◆ **Records from a dataset**
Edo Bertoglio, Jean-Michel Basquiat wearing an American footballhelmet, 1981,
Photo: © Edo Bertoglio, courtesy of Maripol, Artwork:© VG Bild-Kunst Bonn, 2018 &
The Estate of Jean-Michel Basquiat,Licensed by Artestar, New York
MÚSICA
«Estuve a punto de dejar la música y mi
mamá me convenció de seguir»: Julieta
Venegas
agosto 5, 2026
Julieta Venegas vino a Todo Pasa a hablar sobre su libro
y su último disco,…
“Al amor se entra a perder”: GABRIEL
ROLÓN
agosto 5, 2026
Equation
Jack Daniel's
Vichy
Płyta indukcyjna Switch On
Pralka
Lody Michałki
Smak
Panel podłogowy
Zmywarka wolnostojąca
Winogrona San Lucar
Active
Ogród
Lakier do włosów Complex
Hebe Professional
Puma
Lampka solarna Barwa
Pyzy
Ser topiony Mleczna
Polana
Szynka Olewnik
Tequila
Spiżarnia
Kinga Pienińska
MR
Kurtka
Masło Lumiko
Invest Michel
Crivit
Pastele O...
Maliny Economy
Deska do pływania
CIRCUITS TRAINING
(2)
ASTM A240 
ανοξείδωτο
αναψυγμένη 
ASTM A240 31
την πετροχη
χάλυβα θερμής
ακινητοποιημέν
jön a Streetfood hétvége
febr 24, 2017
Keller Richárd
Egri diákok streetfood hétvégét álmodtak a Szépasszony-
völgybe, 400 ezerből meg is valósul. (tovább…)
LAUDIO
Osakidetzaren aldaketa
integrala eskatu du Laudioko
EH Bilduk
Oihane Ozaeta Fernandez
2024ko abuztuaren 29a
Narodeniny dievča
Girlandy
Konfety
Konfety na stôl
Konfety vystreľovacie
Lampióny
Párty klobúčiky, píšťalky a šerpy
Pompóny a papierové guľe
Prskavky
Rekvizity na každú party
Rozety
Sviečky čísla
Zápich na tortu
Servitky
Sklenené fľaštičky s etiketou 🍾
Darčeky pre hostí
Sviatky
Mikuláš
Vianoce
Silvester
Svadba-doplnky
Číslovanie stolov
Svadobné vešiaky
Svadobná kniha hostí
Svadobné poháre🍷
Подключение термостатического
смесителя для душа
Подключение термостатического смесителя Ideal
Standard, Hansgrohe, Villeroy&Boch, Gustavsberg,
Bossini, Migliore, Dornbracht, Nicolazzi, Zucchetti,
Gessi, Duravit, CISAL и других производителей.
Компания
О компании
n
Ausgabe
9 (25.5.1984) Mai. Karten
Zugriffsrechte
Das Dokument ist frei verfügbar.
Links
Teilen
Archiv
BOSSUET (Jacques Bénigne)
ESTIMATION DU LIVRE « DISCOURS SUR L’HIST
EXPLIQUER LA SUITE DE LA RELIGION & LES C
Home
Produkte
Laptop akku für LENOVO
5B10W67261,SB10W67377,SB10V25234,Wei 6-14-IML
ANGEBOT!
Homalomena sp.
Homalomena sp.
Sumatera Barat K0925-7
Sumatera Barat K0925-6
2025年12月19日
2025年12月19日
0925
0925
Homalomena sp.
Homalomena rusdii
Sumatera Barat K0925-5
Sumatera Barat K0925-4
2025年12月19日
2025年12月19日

◆ **TO-DO ITEM**
Reproduce the text read from all the records, line for line, with nothing altered.

◆ **YOUR SOLUTION**
Edo Bertoglio, Jean-Michel Basquiat wearing an American footballhelmet, 1981,
Photo: © Edo Bertoglio, courtesy of Maripol, Artwork:© VG Bild-Kunst Bonn, 2018 &
The Estate of Jean-Michel Basquiat,Licensed by Artestar, New York
MÚSICA
«Estuve a punto de dejar la música y mi
mamá me convenció de seguir»: Julieta
Venegas
agosto 5, 2026
Julieta Venegas vino a Todo Pasa a hablar sobre su libro
y su último disco,…
“Al amor se entra a perder”: GABRIEL
ROLÓN
agosto 5, 2026
Equation
Jack Daniel's
Vichy
Płyta indukcyjna Switch On
Pralka
Lody Michałki
Smak
Panel podłogowy
Zmywarka wolnostojąca
Winogrona San Lucar
Active
Ogród
Lakier do włosów Complex
Hebe Professional
Puma
Lampka solarna Barwa
Pyzy
Ser topiony Mleczna
Polana
Szynka Olewnik
Tequila
Spiżarnia
Kinga Pienińska
MR
Kurtka
Masło Lumiko
Invest Michel
Crivit
Pastele O...
Maliny Economy
Deska do pływania
CIRCUITS TRAINING
(2)
ASTM A240 
ανοξείδωτο
αναψυγμένη 
ASTM A240 31
την πετροχη
χάλυβα θερμής
ακινητοποιημέν
jön a Streetfood hétvége
febr 24, 2017
Keller Richárd
Egri diákok streetfood hétvégét álmodtak a Szépasszony-
völgybe, 400 ezerből meg is valósul. (tovább…)
LAUDIO
Osakidetzaren aldaketa
integrala eskatu du Laudioko
EH Bilduk
Oihane Ozaeta Fernandez
2024ko abuztuaren 29a
Narodeniny dievča
Girlandy
Konfety
Konfety na stôl
Konfety vystreľovacie
Lampióny
Párty klobúčiky, píšťalky a šerpy
Pompóny a papierové guľe
Prskavky
Rekvizity na každú party
Rozety
Sviečky čísla
Zápich na tortu
Servitky
Sklenené fľaštičky s etiketou 🍾
Darčeky pre hostí
Sviatky
Mikuláš
Vianoce
Silvester
Svadba-doplnky
Číslovanie stolov
Svadobné vešiaky
Svadobná kniha hostí
Svadobné poháre🍷
Подключение термостатического
смесителя для душа
Подключение термостатического смесителя Ideal
Standard, Hansgrohe, Villeroy&Boch, Gustavsberg,
Bossini, Migliore, Dornbracht, Nicolazzi, Zucchetti,
Gessi, Duravit, CISAL и других производителей.
Компания
О компании
n
Ausgabe
9 (25.5.1984) Mai. Karten
Zugriffsrechte
Das Dokument ist frei verfügbar.
Links
Teilen
Archiv
BOSSUET (Jacques Bénigne)
ESTIMATION DU LIVRE « DISCOURS SUR L’HIST
EXPLIQUER LA SUITE DE LA RELIGION & LES C
Home
Produkte
Laptop akku für LENOVO
5B10W67261,SB10W67377,SB10V25234,Wei 6-14-IML
ANGEBOT!
Homalomena sp.
Homalomena sp.
Sumatera Barat K0925-7
Sumatera Barat K0925-6
2025年12月19日
2025年12月19日
0925
0925
Homalomena sp.
Homalomena rusdii
Sumatera Barat K0925-5
Sumatera Barat K0925-4
2025年12月19日
2025年12月19日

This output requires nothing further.